Super Consumers Australia director Xavier O’Halloran said super funds had improved the quality of the insurance policies they offered in line with the premium hikes, but now was a good time for members to check their cover as their costs may have risen.

“We’d encourage consumers to check what they are paying for and, if there have been increases in costs, to ask their super funds why,” Mr O’Halloran said.

“Insurance premiums ultimately reduce what you’ll have to spend in retirement, so you need to make sure the trade-off is worth it.”

The warning comes as new data suggests 2021 was a good year for life insurers working with default superannuation funds – despite the economic effects of the pandemic.

Research house DEXX&R found that the value of group insurance policies bought by super funds and distributed to their members increased to $6.86 billion in the year to September 2021, a rise of 7.4 per cent.

Unnecessary cost crackdown

The strong growth surprised analysts as it came after the federal government introduced changes in 2020 to reduce the number of unnecessary superannuation insurance policies held by members.

From April 2020, insurance in super became an opt-in for people under the age of 25 and for people with balances below $6000.

Inactive super accounts were also transferred to the Australian Taxation Office from that date to ensure people were not paying two or more lots of administration and insurance fees.

Yet despite Treasury estimating that this would cut $3 billion in unnecessary superannuation costs, group insurance premium costs grew by $472.2 million in the year to September, DEXX&R found.

DEXX&R managing director Mark Kachor said “the premiums have been increased inside most superannuation funds and that seems to have at this point offset the premium losses resulting from regulatory changes”.

Mr Kachor said premiums were increased to cover the cost of changes to insurance benefits.

“The definitions of total and permanent disability within group policies has been changed – improved from the point of view of members.”

Those improvements have seen a greater emphasis on rehabilitation and retraining before a member is deemed to be unable to work and a final payout is made on the policy.

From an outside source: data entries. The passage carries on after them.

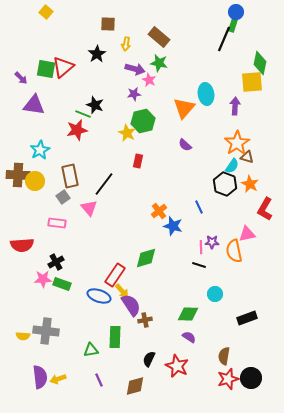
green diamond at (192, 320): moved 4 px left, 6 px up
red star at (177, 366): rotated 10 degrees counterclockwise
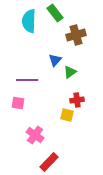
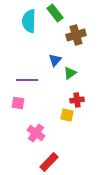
green triangle: moved 1 px down
pink cross: moved 1 px right, 2 px up
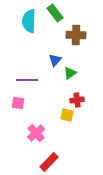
brown cross: rotated 18 degrees clockwise
pink cross: rotated 12 degrees clockwise
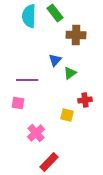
cyan semicircle: moved 5 px up
red cross: moved 8 px right
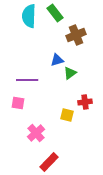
brown cross: rotated 24 degrees counterclockwise
blue triangle: moved 2 px right; rotated 32 degrees clockwise
red cross: moved 2 px down
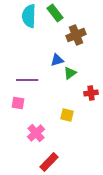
red cross: moved 6 px right, 9 px up
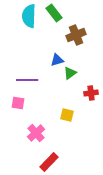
green rectangle: moved 1 px left
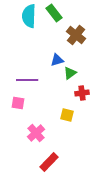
brown cross: rotated 30 degrees counterclockwise
red cross: moved 9 px left
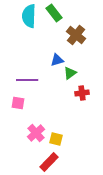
yellow square: moved 11 px left, 24 px down
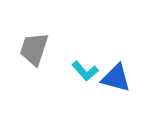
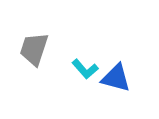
cyan L-shape: moved 2 px up
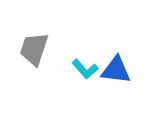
blue triangle: moved 8 px up; rotated 8 degrees counterclockwise
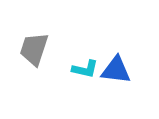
cyan L-shape: rotated 36 degrees counterclockwise
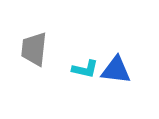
gray trapezoid: rotated 12 degrees counterclockwise
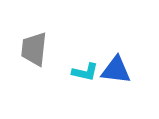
cyan L-shape: moved 3 px down
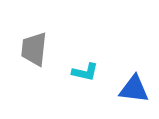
blue triangle: moved 18 px right, 19 px down
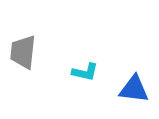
gray trapezoid: moved 11 px left, 3 px down
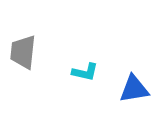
blue triangle: rotated 16 degrees counterclockwise
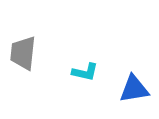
gray trapezoid: moved 1 px down
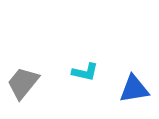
gray trapezoid: moved 30 px down; rotated 33 degrees clockwise
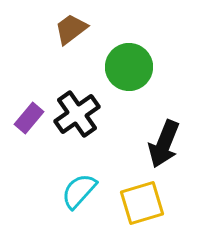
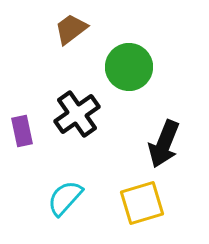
purple rectangle: moved 7 px left, 13 px down; rotated 52 degrees counterclockwise
cyan semicircle: moved 14 px left, 7 px down
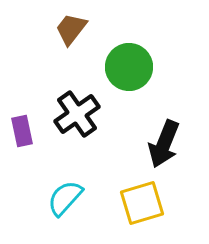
brown trapezoid: rotated 15 degrees counterclockwise
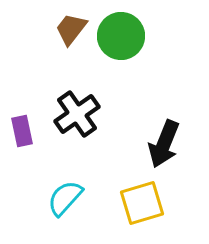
green circle: moved 8 px left, 31 px up
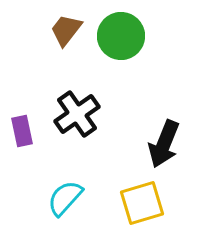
brown trapezoid: moved 5 px left, 1 px down
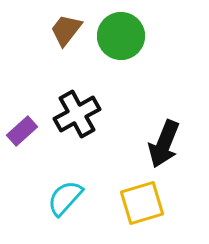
black cross: rotated 6 degrees clockwise
purple rectangle: rotated 60 degrees clockwise
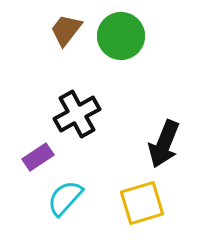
purple rectangle: moved 16 px right, 26 px down; rotated 8 degrees clockwise
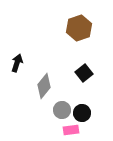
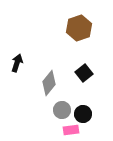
gray diamond: moved 5 px right, 3 px up
black circle: moved 1 px right, 1 px down
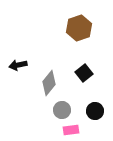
black arrow: moved 1 px right, 2 px down; rotated 120 degrees counterclockwise
black circle: moved 12 px right, 3 px up
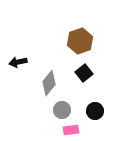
brown hexagon: moved 1 px right, 13 px down
black arrow: moved 3 px up
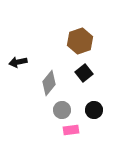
black circle: moved 1 px left, 1 px up
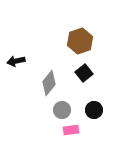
black arrow: moved 2 px left, 1 px up
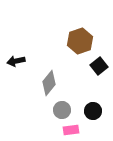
black square: moved 15 px right, 7 px up
black circle: moved 1 px left, 1 px down
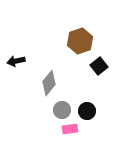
black circle: moved 6 px left
pink rectangle: moved 1 px left, 1 px up
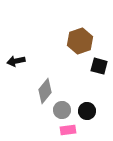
black square: rotated 36 degrees counterclockwise
gray diamond: moved 4 px left, 8 px down
pink rectangle: moved 2 px left, 1 px down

“That means the insurer incurs higher costs on claims and it has pushed up the costs of claims,” Mr Kachor said.

Industry moves

As the above chart shows, four of the top five providers of group insurance in superannuation – which comes with default MySuper accounts – saw their premium income and their relative positions in the industry all increase.

Only MLC saw a minor drop in its relative market share and insurers not in the top five also saw their premium income increase.

But the growth in premiums seen in group insurance was not replicated in individual life insurance.

Individual life insurance policies can be held either outside or inside super and are particularly for common in self-managed funds.

Sales for these individual policies fell by 4.2 per cent to $927 million in the year to September 2021 – down from $968 million a year earlier.

Sales for disability-only policies decreased by 2.2 per cent to $386 million over the year to September 2021, down from $395 million in the previous year.

That was part of a continuing decline that has now led to the lowest level of new business since 2011.

Fewer advisers

Individual policy sales declined for a number of reasons, including a reduction in the number of advisers following changes introduced as a result of the Hayne royal commission in 2018.

“Adviser numbers are down 25 per cent and there is probably a greater proportion of experienced advisers who have retired or sold their businesses,” Mr Kachor said.

The fall in adviser numbers hit the life insurance industry because individual life policies are sold on a one-to-one basis.

Also, changes to policies following the royal commission mean they are harder to claim on and, as a result, are less attractive to investors.

The economic effects of the pandemic have also hit sales.

“There are a lot more people who have had disrupted employment patterns during the pandemic and that makes it harder to get cover,” Mr Kachor said.

“They also don’t have the income to pay premiums.”